通过学习动力学的数据驱动控制：基于模型与无模型的方法

Data Driven Control with Learned Dynamics: Model-Based versus Model-Free Approach

论文作者

Hao, Wenjian, Han, Yiqiang

论文摘要

本文比较了两种不同类型的数据驱动的控制方法，代表基于模型的和无模型的方法。一种是最近提出的方法 - 控制控制（DKRC），它利用深神经网络将未知的非线性动力学系统映射到高维线性系统中，该系统允许采用最先进的控制策略。另一个是一种基于参与者批判性架构 - 深层确定性策略梯度（DDPG）的经典无模型控制方法，该方法已被证明在各种动力学系统中有效。
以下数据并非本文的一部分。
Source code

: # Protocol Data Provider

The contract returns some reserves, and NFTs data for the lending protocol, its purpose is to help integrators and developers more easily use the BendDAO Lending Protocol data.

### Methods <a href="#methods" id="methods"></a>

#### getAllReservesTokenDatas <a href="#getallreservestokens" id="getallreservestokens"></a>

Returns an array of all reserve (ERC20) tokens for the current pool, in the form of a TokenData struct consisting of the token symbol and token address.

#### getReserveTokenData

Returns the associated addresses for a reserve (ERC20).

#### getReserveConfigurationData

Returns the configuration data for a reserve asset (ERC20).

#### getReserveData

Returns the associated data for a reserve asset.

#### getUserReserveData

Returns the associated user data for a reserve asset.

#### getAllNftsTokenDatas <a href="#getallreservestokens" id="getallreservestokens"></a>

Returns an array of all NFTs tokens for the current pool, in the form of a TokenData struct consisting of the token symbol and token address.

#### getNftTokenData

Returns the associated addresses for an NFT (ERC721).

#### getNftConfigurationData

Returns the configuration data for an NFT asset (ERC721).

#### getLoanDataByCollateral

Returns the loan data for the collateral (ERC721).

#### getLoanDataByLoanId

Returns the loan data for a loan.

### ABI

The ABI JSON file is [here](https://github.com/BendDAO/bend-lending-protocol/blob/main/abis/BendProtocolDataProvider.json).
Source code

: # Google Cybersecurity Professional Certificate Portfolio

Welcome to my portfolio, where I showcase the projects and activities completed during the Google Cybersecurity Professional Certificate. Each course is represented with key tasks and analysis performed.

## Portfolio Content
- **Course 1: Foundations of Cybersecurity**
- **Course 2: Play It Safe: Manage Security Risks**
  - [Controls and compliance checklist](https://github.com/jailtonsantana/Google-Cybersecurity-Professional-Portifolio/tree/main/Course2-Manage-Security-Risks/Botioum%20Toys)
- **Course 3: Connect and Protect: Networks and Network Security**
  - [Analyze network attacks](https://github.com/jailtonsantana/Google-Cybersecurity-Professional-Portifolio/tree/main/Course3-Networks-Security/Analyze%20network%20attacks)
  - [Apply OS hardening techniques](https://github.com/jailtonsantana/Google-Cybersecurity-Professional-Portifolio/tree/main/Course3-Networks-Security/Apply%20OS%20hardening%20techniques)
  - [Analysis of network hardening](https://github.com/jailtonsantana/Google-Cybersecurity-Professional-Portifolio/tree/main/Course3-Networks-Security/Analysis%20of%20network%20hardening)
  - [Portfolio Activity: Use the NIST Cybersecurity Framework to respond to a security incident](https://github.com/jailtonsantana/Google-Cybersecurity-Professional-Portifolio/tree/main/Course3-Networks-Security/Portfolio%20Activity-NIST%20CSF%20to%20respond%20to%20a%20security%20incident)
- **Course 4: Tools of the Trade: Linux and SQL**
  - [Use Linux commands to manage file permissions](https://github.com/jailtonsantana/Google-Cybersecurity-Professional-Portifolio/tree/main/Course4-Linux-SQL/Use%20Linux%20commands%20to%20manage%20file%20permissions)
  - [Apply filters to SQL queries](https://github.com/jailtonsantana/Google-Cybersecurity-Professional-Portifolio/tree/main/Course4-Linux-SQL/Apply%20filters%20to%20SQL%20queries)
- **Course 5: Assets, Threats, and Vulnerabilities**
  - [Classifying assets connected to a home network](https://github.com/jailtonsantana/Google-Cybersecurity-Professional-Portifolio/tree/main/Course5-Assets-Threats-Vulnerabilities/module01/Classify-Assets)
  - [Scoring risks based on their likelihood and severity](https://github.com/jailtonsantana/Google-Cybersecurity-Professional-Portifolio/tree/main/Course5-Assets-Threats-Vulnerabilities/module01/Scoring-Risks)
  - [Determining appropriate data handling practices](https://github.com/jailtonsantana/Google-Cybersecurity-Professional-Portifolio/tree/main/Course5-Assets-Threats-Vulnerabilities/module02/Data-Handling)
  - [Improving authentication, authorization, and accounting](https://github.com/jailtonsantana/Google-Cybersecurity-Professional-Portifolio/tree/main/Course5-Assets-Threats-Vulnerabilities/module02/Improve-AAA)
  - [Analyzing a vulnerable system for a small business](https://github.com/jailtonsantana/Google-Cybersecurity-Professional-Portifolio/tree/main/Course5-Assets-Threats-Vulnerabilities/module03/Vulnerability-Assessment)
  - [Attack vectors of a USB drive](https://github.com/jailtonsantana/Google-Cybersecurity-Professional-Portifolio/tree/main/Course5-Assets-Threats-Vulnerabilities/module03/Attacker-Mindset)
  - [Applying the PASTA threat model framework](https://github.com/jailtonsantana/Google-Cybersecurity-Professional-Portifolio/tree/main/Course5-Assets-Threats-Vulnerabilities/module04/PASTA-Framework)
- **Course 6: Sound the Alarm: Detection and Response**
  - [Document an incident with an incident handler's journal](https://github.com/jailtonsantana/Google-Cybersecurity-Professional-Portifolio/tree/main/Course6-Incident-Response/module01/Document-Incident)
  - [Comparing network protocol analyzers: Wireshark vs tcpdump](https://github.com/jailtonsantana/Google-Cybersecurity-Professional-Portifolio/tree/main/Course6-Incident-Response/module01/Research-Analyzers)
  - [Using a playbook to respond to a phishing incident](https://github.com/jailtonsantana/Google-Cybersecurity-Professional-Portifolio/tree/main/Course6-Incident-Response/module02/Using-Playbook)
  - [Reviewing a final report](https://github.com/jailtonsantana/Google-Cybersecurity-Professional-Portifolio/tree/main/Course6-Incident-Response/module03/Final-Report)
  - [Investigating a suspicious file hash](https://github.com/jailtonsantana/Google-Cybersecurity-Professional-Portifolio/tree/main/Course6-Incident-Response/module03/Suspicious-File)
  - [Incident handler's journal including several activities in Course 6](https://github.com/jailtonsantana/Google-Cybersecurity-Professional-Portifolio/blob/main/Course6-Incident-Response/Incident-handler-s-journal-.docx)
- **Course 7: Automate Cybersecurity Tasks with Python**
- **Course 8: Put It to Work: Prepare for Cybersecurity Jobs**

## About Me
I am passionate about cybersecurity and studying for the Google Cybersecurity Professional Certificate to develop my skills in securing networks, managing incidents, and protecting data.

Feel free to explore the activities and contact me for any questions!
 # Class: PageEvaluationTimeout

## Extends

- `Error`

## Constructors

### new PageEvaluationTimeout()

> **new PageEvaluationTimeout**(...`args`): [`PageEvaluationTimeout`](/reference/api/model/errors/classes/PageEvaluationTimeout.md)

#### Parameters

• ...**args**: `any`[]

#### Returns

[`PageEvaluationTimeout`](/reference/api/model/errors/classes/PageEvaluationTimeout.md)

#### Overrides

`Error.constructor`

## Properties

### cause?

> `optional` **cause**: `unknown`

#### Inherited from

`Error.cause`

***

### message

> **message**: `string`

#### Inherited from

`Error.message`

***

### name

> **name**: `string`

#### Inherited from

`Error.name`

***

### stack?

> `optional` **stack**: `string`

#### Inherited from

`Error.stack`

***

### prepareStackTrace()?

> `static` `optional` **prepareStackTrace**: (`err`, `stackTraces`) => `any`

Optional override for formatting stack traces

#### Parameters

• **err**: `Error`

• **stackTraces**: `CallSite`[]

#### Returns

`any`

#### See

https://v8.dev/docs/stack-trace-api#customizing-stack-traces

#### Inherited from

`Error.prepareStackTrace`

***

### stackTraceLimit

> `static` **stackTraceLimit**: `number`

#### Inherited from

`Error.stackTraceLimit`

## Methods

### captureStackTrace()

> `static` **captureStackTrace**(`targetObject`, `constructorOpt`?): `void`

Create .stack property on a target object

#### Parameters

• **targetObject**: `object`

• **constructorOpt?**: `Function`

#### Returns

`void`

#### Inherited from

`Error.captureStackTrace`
该比较是在OpenAI体育馆进行的，该健身房为基准目的提供了多个控制环境。提供了两个示例，以进行比较，即经典的倒置摆和月球着陆器连续控制。从实验的结果来看，我们根据控制策略和各种初始化条件下的有效性比较了这两种方法。我们还使用源自Euler-Lagrange线性化方法得出的分析模型研究了从DKRC学习的动态模型，该模型证明了从数据驱动的样品有效方法中学习的未知动力学模型中的精度。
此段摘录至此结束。